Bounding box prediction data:
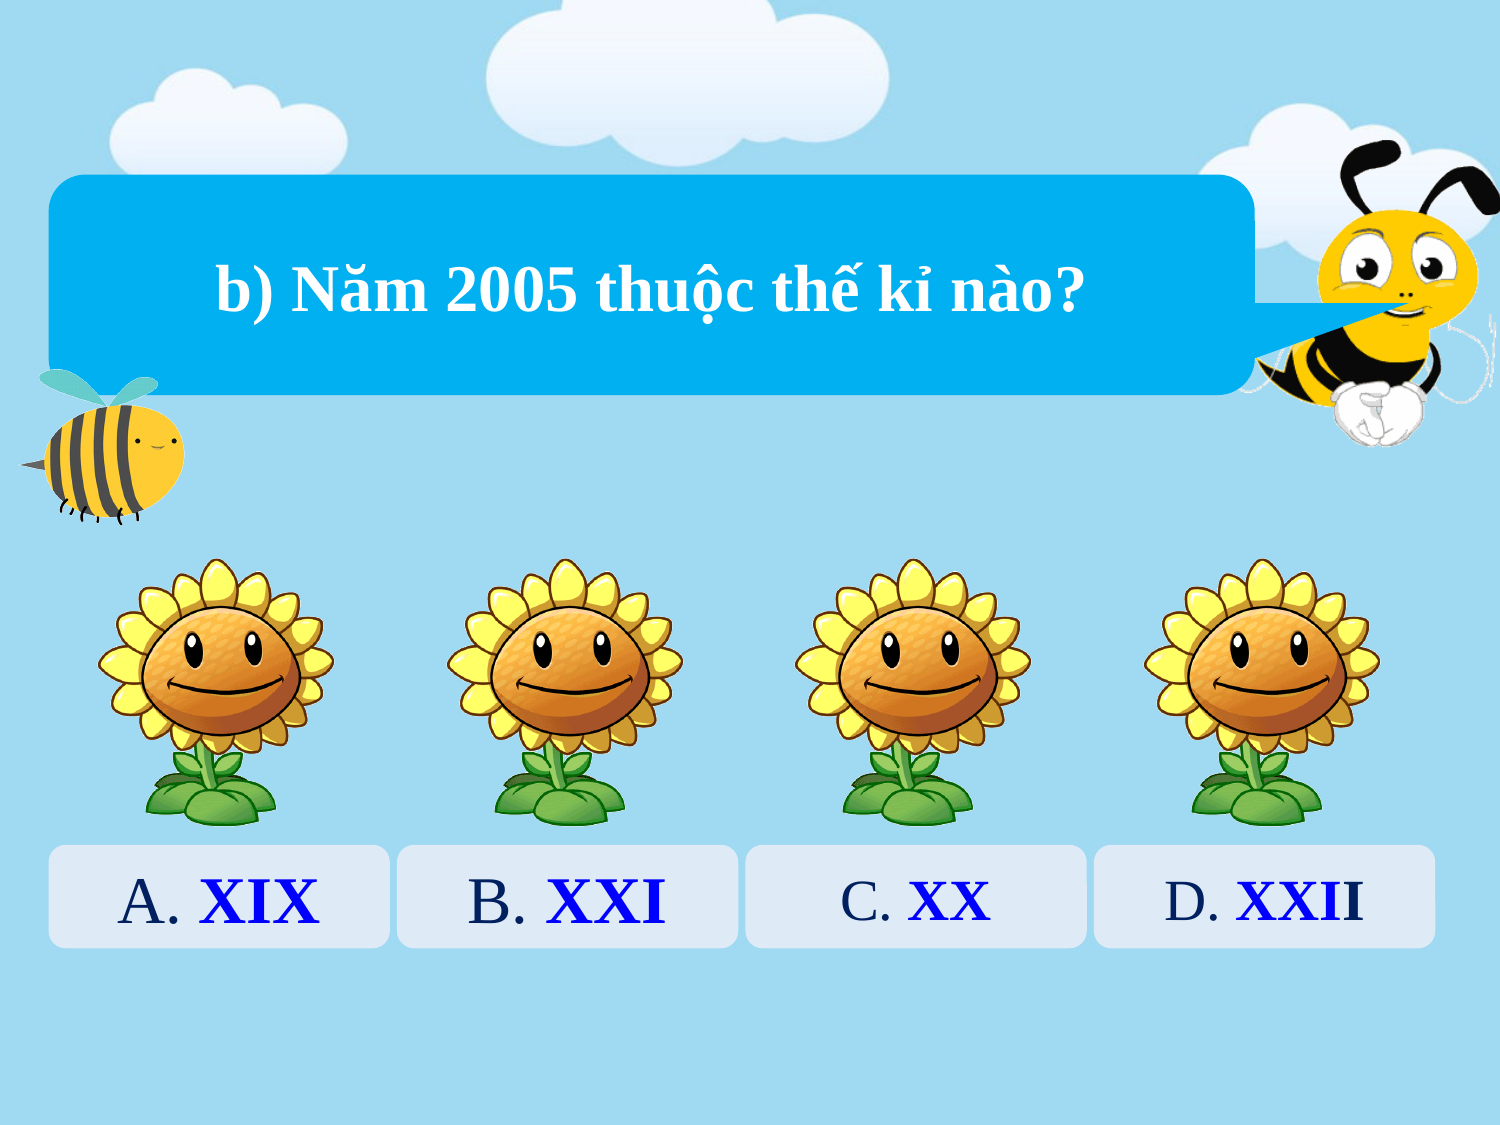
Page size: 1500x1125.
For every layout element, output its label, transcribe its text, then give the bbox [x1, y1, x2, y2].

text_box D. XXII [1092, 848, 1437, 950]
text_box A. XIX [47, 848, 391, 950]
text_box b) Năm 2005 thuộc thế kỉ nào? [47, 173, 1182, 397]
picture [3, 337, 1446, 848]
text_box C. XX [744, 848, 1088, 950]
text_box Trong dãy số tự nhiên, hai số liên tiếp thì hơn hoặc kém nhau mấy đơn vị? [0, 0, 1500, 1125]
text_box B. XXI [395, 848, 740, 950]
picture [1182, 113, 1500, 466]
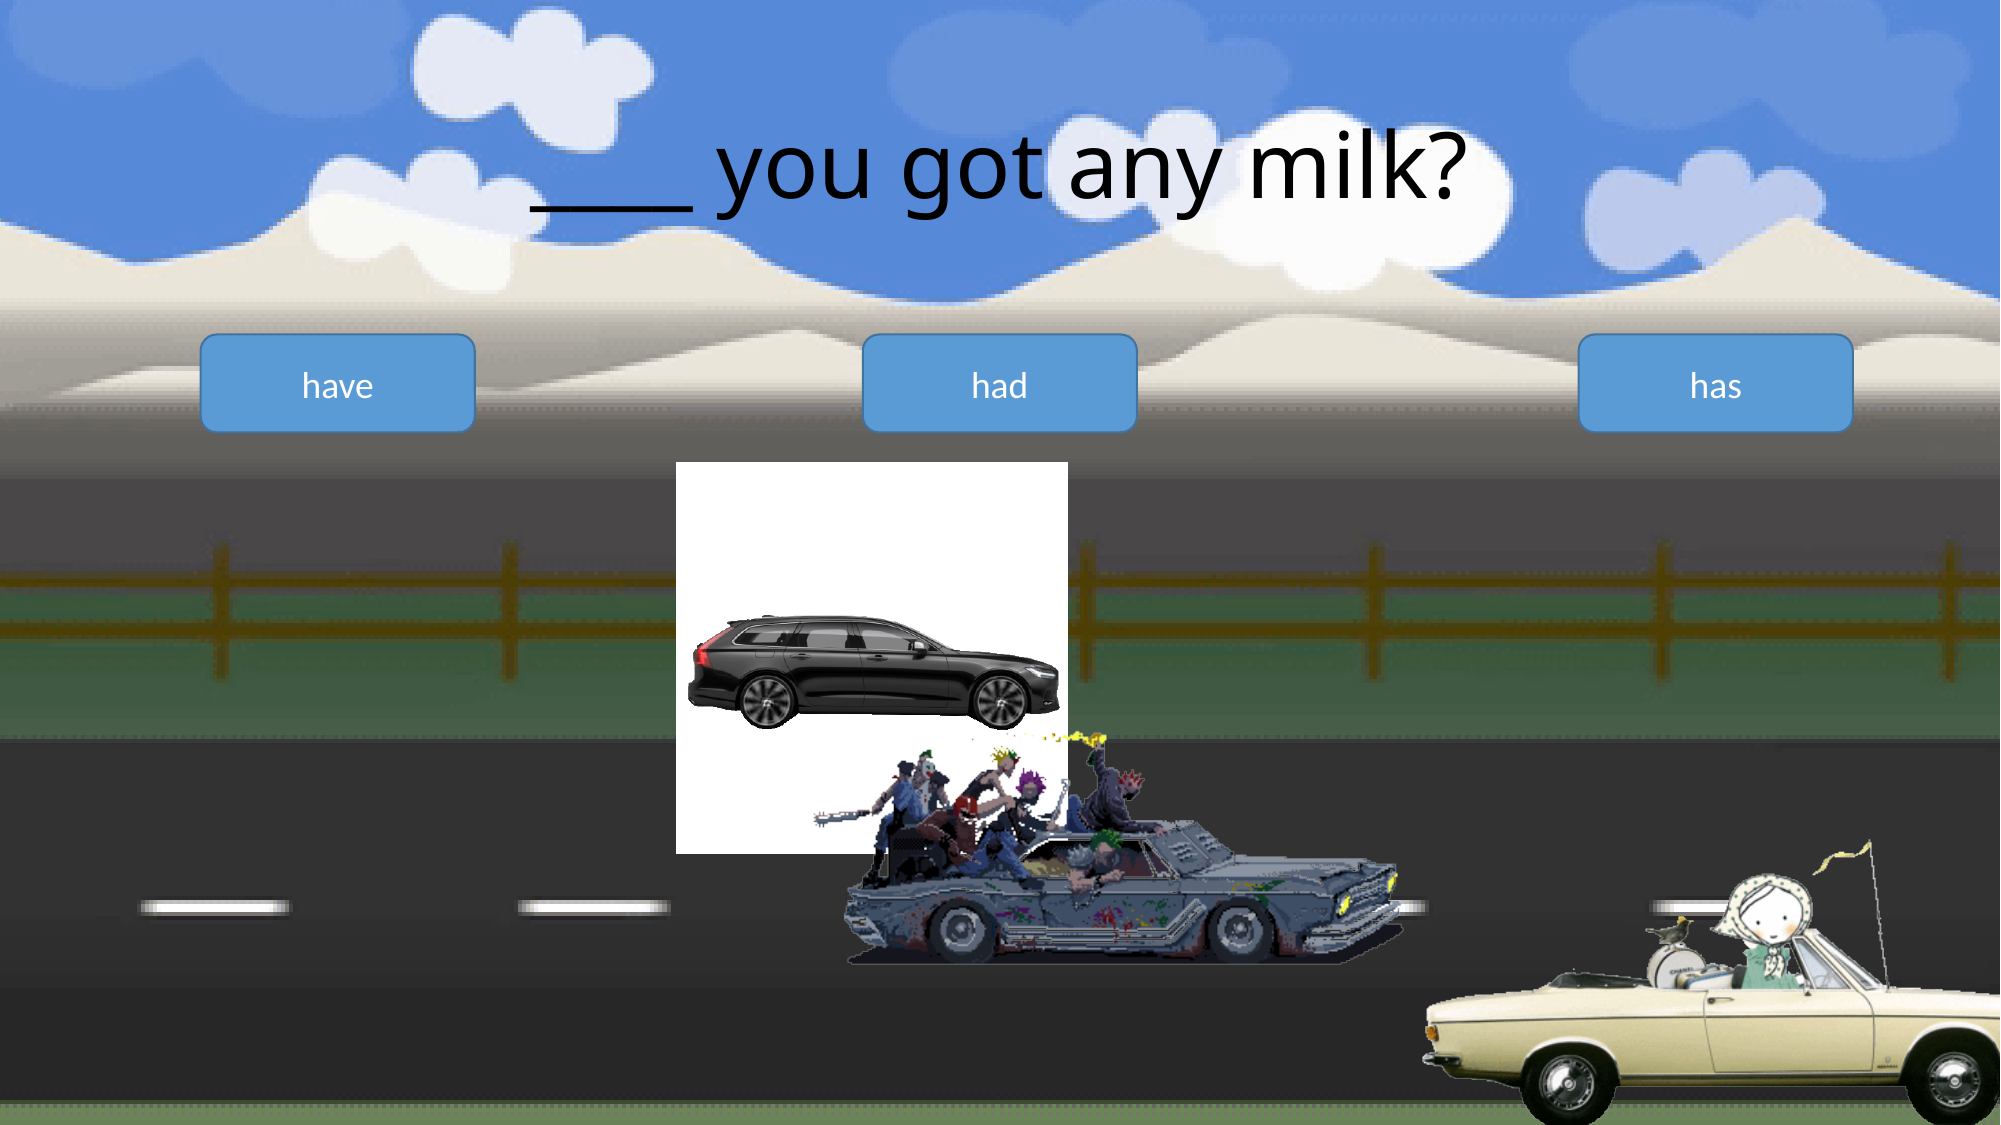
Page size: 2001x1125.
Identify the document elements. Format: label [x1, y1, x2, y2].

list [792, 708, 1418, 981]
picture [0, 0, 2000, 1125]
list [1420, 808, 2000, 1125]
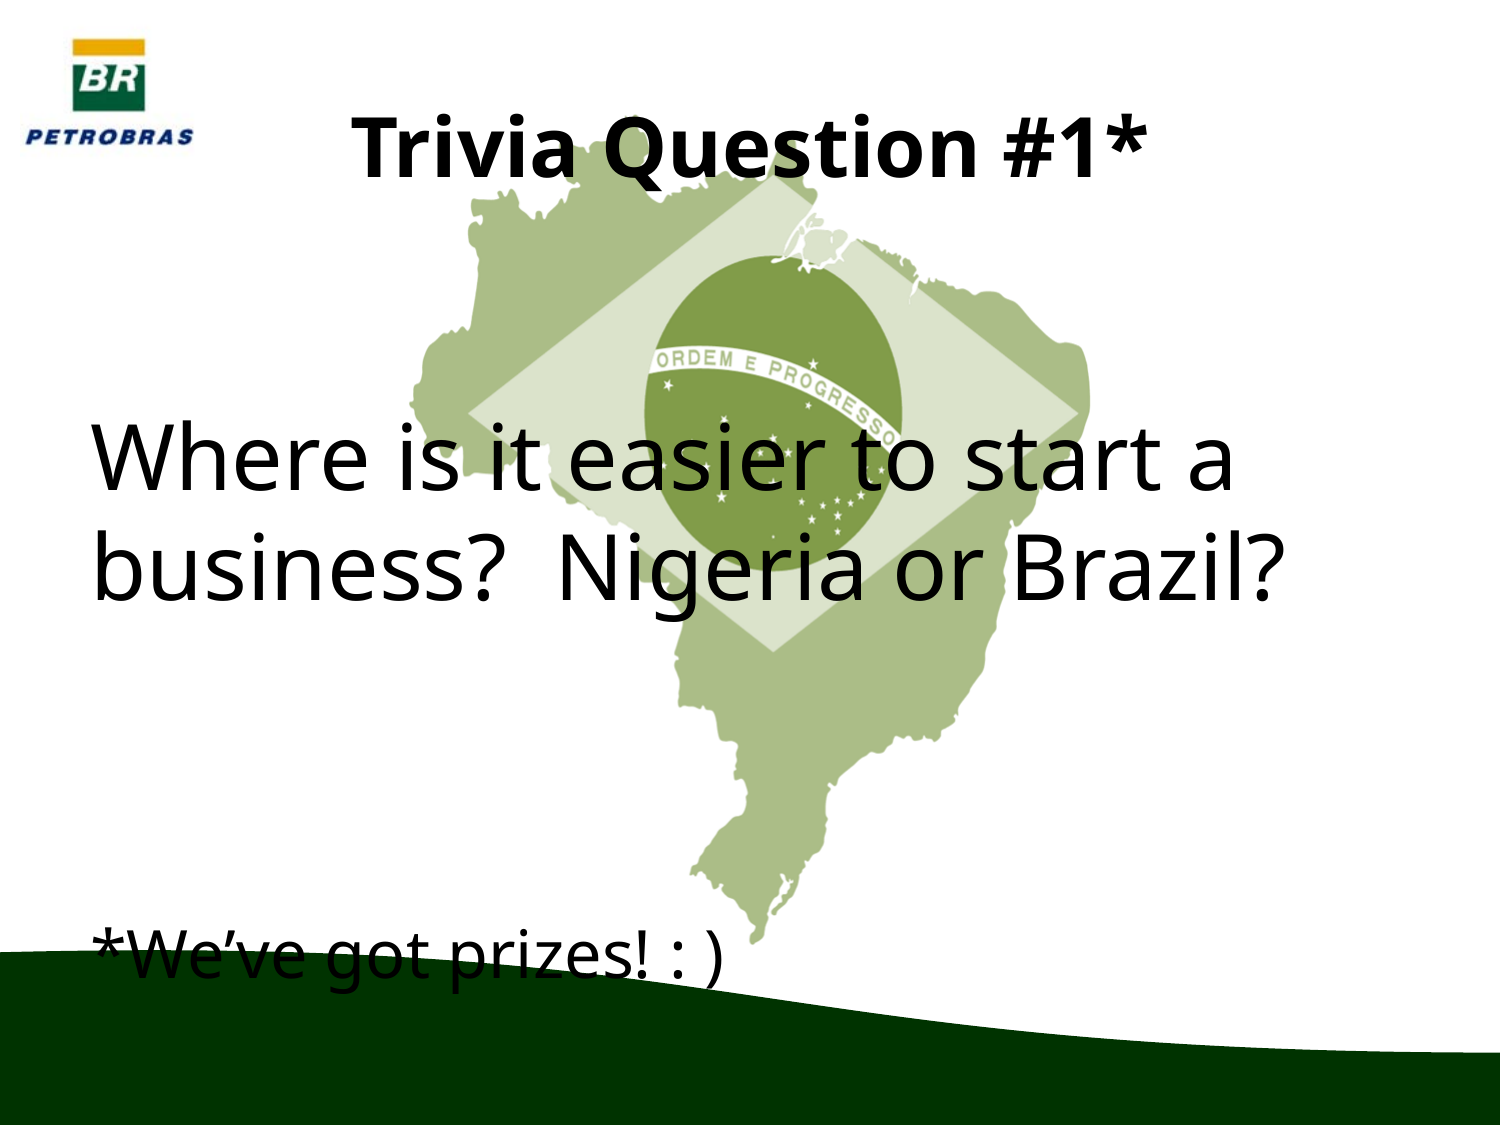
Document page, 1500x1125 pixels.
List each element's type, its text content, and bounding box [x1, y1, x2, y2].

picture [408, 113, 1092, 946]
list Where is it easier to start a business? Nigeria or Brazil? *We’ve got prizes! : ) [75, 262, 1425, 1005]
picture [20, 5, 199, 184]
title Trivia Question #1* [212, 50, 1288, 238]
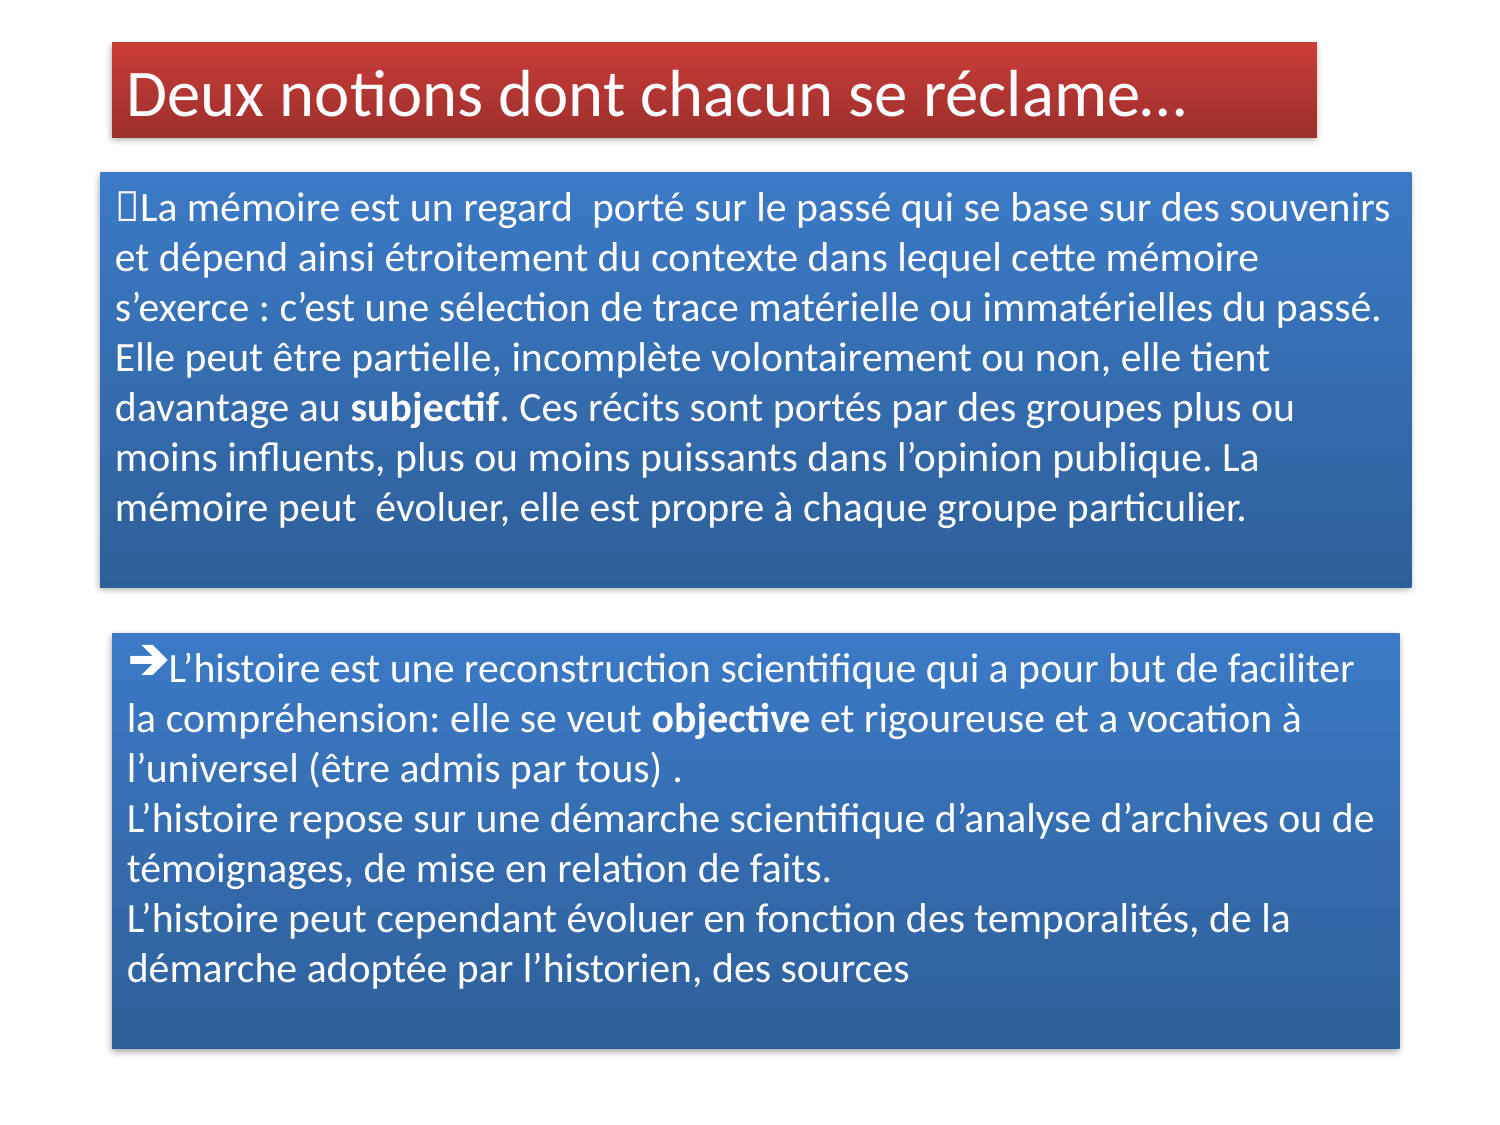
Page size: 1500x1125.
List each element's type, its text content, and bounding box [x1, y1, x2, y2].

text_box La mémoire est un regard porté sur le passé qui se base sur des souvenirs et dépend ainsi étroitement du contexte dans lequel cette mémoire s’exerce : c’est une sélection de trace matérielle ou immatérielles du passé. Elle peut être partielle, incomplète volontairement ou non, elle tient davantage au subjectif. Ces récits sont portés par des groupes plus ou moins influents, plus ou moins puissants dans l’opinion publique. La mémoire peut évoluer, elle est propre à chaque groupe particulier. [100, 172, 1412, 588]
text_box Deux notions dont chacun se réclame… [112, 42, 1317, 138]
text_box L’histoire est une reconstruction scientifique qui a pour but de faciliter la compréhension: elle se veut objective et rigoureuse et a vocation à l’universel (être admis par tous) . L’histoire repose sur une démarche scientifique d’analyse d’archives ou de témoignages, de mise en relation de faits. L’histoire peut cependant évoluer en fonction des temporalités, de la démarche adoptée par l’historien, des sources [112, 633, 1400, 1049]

Task statement: Without any pictures, return the entries exactly as given.

Solved exercise:
Page size: 1500x1125.
For every layout element, output its label, transcribe its text, then give the bbox [x1, y1, x2, y2].

text_box D. XXII [1092, 848, 1437, 950]
text_box A. XIX [47, 848, 391, 950]
text_box b) Năm 2005 thuộc thế kỉ nào? [47, 173, 1182, 397]
picture [3, 337, 1446, 848]
text_box C. XX [744, 848, 1088, 950]
text_box Trong dãy số tự nhiên, hai số liên tiếp thì hơn hoặc kém nhau mấy đơn vị? [0, 0, 1500, 1125]
text_box B. XXI [395, 848, 740, 950]
picture [1182, 113, 1500, 466]
Page size: 2001x1125.
Identify the document elements. Format: label [x1, y1, x2, y2].

list [792, 708, 1418, 981]
picture [0, 0, 2000, 1125]
list [1420, 808, 2000, 1125]
Document page, 1500x1125 pixels.
List each element's type, its text content, and bounding box [x1, y1, x2, y2].

picture [408, 113, 1092, 946]
list Where is it easier to start a business? Nigeria or Brazil? *We’ve got prizes! : ) [75, 262, 1425, 1005]
picture [20, 5, 199, 184]
title Trivia Question #1* [212, 50, 1288, 238]
Page size: 1500x1125.
List each element's type, its text content, and bounding box [x1, y1, x2, y2].

text_box La mémoire est un regard porté sur le passé qui se base sur des souvenirs et dépend ainsi étroitement du contexte dans lequel cette mémoire s’exerce : c’est une sélection de trace matérielle ou immatérielles du passé. Elle peut être partielle, incomplète volontairement ou non, elle tient davantage au subjectif. Ces récits sont portés par des groupes plus ou moins influents, plus ou moins puissants dans l’opinion publique. La mémoire peut évoluer, elle est propre à chaque groupe particulier. [100, 172, 1412, 588]
text_box Deux notions dont chacun se réclame… [112, 42, 1317, 138]
text_box L’histoire est une reconstruction scientifique qui a pour but de faciliter la compréhension: elle se veut objective et rigoureuse et a vocation à l’universel (être admis par tous) . L’histoire repose sur une démarche scientifique d’analyse d’archives ou de témoignages, de mise en relation de faits. L’histoire peut cependant évoluer en fonction des temporalités, de la démarche adoptée par l’historien, des sources [112, 633, 1400, 1049]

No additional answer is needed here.